Imitation is flattery most sincere, thus the work of Rhonda Weppler is an homage to things. Like any homage, it is necessarily done at a remove – from a distance, so to speak. That distance can be precisely measured by calculating the gap between plain things and sculptures. In Weppler’s case we might estimate it to be somewhere around half a millimetre.

Plain things are rarely plain of course – objects usually receive copious psychical and emotional investment. This is true even when the things are not wanted: walk through Value Village and see. But there is perhaps no category of object that elicits pathos more than that which gives itself up as an illusion. How sad an object is that can only pretend to be. Yet illusions are also somehow infinitely better than that which they simulate precisely because they are marvelous and dreamlike.

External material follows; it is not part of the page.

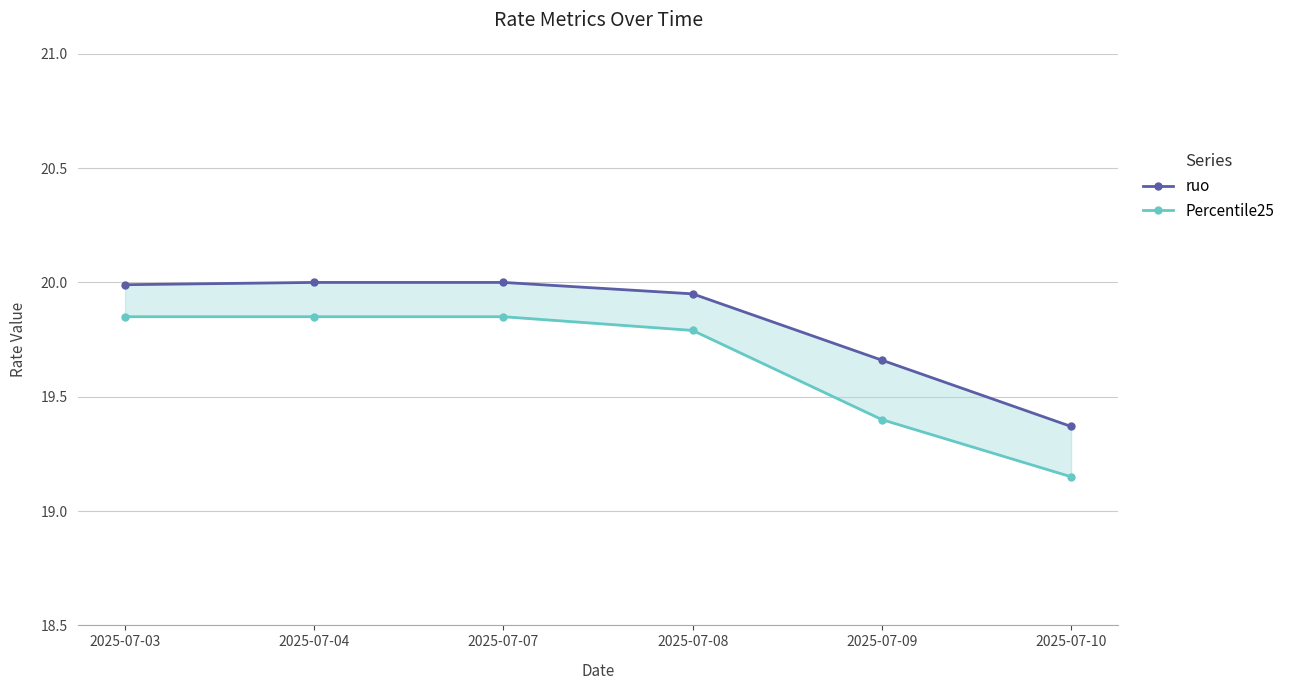

At how many categories does at least one series exceed 19?

6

Sometimes terrible illusions are the most spectacular. A terrible illusion is one so difficult to create that the labour of the making becomes the subject of the illusion: painful or clumsy effort there for all to see. But such an investment of labour sometimes creates a will to believe on the part of the spectator. Certain people experience Doctor Who in this manner. In these special cases the spectator is compelled to imaginatively match the labour of the maker. The result is not belief but something else: an uncomfortable sense that one’s imagination is both powerful and easily abused.

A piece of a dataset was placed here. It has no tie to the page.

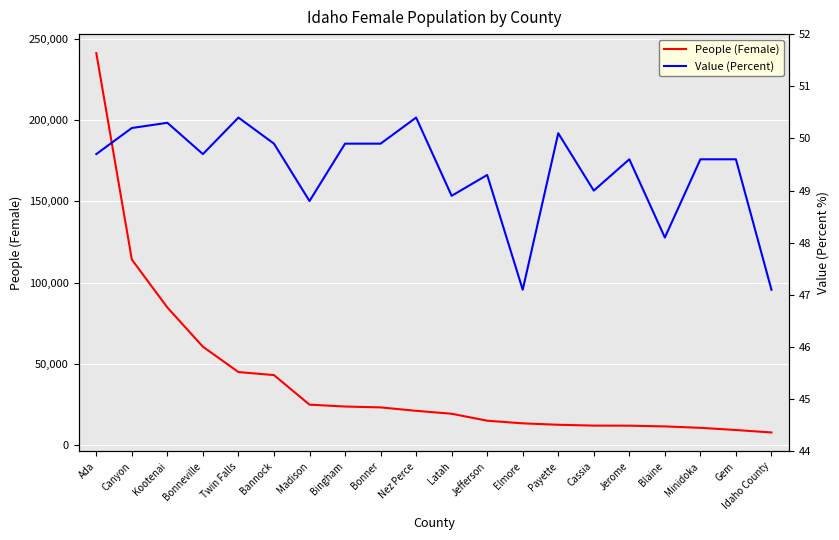

What is the spread (max minus min) of values at Jefferson?

14942.7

This is not to suggest that Weppler’s illusions are terrible. Yet they are laborious, and despite their painstaking fabrication they flaunt their incompleteness to varying degrees. In this fashion they position themselves as artworks – that special category of objects that dramatize their own construction. Weppler’s artworks accept the necessity of the discrete display space, an exemplary world that exists by virtue of the quotidian on the other side of half a millimetre of white paint. Within this frame, the self-conscious display of Weppler’s labour is also transfigured into something exemplary: a substitute for the narratives that inevitably spring from psychical investment in things.

Of course artworks too are subject to processes of nostalgic or romantic projection, usually manifest as narratives built around a glorification of the artist’s handiwork. While Weppler’s sculptures implicitly acknowledge this, they do enlist her labour within the service of the replica and the illusion, wherein the trace of her hand helps to engender a sense that one’s imagination is easily abused.